● **Work required**:
Transcribe the following records exactly, images excluded.

#### Data under study

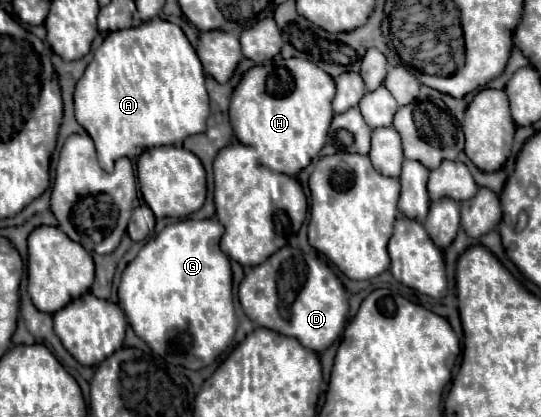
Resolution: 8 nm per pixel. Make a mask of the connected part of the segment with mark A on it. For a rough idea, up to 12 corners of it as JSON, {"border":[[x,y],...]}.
{"border":[[169,20],[111,32],[77,82],[103,170],[205,132],[205,72]]}

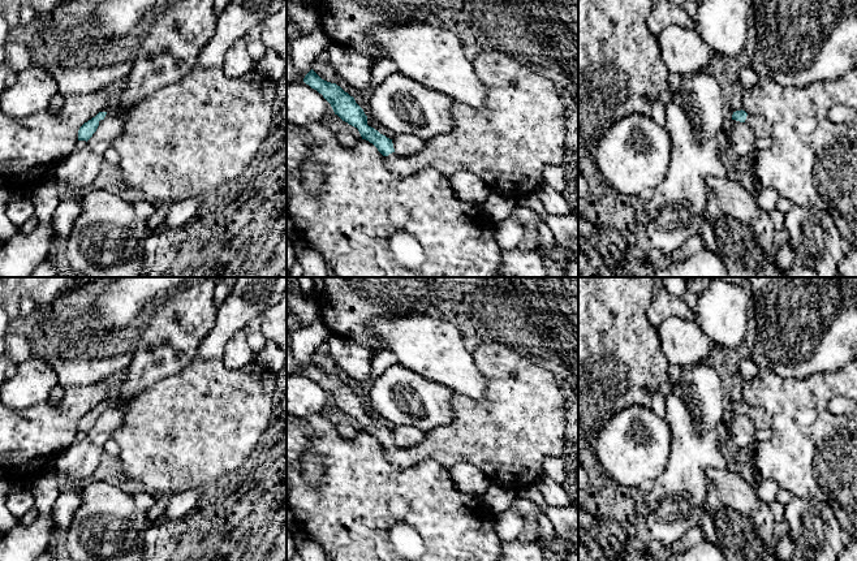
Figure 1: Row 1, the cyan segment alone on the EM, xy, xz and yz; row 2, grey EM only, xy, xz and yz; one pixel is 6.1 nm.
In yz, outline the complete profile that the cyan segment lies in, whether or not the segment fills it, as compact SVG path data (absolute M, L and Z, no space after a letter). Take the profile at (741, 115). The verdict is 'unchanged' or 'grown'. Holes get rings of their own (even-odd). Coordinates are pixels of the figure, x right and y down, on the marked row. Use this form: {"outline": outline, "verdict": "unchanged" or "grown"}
{"outline": "M742 109L733 112L732 120L746 122L755 138L766 138L771 134L771 126L763 117L750 116Z", "verdict": "grown"}

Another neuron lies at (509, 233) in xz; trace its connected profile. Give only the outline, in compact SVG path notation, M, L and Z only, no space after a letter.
M513 215L495 223L495 238L501 250L518 249L524 243L525 225Z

########

● **Answer area**:
Resolution: 8 nm per pixel. Make a mask of the connected part of the segment with mark A on it. For a rough idea, up to 12 corners of it as JSON, {"border":[[x,y],...]}.
{"border":[[169,20],[111,32],[77,82],[103,170],[205,132],[205,72]]}

Figure 1: Row 1, the cyan segment alone on the EM, xy, xz and yz; row 2, grey EM only, xy, xz and yz; one pixel is 6.1 nm.
In yz, outline the complete profile that the cyan segment lies in, whether or not the segment fills it, as compact SVG path data (absolute M, L and Z, no space after a letter). Take the profile at (741, 115). The verdict is 'unchanged' or 'grown'. Holes get rings of their own (even-odd). Coordinates are pixels of the figure, x right and y down, on the marked row. Use this form: {"outline": outline, "verdict": "unchanged" or "grown"}
{"outline": "M742 109L733 112L732 120L746 122L755 138L766 138L771 134L771 126L763 117L750 116Z", "verdict": "grown"}

Another neuron lies at (509, 233) in xz; trace its connected profile. Give only the outline, in compact SVG path notation, M, L and Z only, no space after a letter.
M513 215L495 223L495 238L501 250L518 249L524 243L525 225Z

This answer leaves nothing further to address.